# [Records drawn from a dataset]
══════════════════════════════
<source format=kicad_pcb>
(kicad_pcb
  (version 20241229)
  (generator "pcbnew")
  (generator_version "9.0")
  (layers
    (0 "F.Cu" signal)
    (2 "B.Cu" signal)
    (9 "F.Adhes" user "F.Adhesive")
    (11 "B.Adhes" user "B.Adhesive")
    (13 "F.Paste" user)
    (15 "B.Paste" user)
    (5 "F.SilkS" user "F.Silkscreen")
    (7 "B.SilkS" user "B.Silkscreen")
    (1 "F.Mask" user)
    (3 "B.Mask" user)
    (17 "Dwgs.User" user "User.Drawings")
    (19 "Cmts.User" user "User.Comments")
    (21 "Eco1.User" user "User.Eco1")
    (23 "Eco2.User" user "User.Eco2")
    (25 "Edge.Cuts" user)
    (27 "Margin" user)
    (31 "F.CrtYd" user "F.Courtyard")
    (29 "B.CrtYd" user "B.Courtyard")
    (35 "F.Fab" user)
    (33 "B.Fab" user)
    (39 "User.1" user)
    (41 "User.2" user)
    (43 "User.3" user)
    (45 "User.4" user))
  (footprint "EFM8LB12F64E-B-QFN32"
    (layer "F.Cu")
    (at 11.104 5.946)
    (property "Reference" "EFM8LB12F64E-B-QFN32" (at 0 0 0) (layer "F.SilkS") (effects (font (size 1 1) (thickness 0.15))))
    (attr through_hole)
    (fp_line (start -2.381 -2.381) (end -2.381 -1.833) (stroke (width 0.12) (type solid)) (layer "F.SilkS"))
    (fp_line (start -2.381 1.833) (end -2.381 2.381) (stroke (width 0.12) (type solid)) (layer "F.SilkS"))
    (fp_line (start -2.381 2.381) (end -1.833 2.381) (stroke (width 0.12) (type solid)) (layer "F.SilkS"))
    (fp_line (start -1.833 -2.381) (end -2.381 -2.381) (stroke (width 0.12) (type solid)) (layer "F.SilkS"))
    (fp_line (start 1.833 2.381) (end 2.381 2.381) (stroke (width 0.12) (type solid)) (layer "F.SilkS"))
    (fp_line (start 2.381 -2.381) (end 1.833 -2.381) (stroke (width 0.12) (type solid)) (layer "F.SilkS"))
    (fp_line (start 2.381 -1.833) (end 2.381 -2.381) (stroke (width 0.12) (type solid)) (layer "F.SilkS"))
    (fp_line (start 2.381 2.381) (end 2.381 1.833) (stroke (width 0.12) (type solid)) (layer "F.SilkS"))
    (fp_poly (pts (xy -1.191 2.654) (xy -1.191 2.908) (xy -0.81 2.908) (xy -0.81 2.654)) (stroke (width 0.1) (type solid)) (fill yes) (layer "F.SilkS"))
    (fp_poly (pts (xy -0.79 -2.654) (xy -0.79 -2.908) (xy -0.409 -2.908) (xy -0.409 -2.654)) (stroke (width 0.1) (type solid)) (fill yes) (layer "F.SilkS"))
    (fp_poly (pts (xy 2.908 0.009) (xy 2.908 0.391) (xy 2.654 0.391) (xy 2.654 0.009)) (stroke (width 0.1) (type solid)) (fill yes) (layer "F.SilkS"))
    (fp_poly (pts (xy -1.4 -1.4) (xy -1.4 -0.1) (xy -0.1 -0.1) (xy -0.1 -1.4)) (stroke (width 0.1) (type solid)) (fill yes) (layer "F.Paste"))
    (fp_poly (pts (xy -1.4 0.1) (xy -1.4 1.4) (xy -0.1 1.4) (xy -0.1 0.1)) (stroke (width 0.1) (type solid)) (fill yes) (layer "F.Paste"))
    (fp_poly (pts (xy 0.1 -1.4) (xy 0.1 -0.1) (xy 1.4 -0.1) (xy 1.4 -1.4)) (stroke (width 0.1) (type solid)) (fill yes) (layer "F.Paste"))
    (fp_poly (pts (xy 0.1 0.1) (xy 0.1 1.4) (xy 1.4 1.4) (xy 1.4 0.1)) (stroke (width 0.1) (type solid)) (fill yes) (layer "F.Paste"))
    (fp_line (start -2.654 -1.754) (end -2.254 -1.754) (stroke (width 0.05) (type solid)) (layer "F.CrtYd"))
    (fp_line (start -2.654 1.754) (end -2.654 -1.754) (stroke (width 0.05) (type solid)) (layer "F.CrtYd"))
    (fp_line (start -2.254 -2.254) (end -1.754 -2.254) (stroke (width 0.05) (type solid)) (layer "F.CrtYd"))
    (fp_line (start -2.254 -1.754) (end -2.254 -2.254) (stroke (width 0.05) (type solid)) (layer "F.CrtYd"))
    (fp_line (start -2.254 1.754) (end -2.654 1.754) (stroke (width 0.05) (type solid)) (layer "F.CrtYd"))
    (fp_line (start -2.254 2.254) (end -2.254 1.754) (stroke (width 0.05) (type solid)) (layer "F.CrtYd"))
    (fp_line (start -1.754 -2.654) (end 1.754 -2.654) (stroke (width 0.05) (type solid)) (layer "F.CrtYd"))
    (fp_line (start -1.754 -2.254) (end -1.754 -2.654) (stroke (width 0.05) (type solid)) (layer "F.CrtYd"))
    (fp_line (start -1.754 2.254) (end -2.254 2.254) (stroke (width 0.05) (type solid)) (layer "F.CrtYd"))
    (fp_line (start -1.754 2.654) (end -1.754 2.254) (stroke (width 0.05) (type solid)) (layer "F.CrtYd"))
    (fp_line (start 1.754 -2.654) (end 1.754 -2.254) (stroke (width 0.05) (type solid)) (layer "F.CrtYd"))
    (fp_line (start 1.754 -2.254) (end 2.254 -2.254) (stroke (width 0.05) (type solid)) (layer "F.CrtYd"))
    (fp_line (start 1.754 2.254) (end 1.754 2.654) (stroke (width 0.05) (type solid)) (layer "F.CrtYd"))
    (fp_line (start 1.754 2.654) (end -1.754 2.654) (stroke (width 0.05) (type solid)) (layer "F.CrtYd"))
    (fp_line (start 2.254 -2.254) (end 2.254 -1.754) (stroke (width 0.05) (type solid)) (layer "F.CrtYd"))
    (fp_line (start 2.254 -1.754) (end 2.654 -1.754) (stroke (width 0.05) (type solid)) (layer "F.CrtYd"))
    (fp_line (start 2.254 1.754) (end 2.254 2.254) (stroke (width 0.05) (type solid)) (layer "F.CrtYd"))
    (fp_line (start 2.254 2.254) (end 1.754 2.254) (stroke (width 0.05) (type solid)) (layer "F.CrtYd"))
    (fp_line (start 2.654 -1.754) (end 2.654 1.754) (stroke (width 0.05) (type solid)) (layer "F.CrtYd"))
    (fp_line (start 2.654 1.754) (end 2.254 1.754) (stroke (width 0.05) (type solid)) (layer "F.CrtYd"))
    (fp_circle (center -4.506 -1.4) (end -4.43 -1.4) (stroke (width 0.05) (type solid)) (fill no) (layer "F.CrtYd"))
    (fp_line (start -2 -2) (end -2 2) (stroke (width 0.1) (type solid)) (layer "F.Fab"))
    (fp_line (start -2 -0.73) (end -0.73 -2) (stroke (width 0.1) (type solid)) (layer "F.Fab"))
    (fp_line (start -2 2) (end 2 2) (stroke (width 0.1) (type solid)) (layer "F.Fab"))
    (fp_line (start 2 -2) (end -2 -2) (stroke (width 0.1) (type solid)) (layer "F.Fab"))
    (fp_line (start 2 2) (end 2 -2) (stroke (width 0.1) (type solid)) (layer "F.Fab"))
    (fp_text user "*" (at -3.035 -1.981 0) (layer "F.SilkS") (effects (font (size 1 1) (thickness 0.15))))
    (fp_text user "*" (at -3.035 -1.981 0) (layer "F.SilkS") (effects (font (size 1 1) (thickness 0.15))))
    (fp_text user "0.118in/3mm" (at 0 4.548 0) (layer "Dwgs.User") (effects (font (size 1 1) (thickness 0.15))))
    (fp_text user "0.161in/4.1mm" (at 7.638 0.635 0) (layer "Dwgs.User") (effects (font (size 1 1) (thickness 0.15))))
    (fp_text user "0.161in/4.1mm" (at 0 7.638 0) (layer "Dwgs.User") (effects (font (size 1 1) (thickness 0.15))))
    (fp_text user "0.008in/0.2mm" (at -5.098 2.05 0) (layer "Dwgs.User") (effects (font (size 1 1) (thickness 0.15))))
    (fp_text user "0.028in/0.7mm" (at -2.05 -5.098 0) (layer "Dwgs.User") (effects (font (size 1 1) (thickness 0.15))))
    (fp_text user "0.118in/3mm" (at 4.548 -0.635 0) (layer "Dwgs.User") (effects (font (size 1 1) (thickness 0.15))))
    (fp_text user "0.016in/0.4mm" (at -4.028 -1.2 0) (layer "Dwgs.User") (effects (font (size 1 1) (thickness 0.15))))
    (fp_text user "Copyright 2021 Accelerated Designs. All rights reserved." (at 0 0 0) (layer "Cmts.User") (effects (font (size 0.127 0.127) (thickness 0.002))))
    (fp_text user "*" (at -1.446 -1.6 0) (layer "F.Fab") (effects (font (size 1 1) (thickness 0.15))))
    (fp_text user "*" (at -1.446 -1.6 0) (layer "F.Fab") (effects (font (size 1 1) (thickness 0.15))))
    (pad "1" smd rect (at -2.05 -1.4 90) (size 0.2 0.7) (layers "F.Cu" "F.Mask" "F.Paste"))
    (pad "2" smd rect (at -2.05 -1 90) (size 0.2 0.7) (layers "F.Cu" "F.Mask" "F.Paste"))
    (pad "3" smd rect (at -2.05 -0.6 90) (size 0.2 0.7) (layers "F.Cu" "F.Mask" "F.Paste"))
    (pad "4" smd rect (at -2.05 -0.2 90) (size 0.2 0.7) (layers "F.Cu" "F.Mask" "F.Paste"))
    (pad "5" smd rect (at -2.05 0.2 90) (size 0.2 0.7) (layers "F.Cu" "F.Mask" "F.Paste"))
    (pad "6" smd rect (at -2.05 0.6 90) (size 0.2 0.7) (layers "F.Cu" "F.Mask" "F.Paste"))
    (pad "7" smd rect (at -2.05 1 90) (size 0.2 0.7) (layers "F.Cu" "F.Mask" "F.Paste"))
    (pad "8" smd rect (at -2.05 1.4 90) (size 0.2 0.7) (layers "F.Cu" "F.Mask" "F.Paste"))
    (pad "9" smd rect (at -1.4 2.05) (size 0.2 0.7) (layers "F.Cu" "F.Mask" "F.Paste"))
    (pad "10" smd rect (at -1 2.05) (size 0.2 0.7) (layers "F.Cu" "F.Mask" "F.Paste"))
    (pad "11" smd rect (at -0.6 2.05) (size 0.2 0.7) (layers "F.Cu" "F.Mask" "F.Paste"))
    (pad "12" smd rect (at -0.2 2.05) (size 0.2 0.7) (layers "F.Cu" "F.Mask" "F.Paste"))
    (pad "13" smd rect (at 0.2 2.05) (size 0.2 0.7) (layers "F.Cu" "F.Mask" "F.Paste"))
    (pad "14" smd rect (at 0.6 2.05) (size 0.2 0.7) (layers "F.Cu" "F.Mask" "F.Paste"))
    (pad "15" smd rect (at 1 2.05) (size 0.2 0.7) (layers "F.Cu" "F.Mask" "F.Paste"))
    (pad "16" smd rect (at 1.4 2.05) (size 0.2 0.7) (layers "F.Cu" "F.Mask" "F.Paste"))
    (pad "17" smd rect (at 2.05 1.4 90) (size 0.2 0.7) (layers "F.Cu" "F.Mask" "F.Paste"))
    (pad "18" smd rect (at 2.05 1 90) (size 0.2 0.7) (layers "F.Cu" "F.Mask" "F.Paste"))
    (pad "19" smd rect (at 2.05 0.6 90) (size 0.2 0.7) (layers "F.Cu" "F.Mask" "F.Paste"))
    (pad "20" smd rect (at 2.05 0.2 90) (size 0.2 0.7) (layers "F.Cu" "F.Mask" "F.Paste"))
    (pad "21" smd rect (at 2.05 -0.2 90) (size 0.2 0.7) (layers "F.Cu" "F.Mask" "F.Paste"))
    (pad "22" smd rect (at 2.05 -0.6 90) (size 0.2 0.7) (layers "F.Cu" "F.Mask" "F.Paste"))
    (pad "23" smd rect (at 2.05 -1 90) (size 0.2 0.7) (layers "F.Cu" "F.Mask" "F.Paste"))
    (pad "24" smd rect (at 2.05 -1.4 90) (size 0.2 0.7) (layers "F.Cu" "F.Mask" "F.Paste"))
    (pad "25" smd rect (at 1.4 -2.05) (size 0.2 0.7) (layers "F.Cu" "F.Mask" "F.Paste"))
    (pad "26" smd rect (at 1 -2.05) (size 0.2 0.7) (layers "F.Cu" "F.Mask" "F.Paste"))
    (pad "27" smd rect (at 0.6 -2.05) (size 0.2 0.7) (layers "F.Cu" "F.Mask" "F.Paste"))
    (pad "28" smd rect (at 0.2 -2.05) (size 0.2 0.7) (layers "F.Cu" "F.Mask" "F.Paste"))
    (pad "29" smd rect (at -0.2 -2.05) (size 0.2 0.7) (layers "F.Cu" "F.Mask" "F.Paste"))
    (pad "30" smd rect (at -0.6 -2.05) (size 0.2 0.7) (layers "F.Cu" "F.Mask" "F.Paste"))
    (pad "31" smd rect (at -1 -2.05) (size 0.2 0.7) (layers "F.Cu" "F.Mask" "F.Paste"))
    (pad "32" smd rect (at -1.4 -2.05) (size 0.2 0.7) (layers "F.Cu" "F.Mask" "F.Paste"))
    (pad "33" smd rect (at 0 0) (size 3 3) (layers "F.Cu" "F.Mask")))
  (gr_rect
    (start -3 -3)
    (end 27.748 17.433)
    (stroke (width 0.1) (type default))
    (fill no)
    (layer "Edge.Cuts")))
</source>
══════════════════════════════
# [YOUR TASK]
Would you output, from the records above, exactly the run of lines that starts at the line containing "(fp_line (start -2.381 2.381)" and ends at the line containing "(fp_line (start 1.833", and only that run?

# [ANSWER SPACE]
    (fp_line (start -2.381 2.381) (end -1.833 2.381) (stroke (width 0.12) (type solid)) (layer "F.SilkS"))
    (fp_line (start -1.833 -2.381) (end -2.381 -2.381) (stroke (width 0.12) (type solid)) (layer "F.SilkS"))
    (fp_line (start 1.833 2.381) (end 2.381 2.381) (stroke (width 0.12) (type solid)) (layer "F.SilkS"))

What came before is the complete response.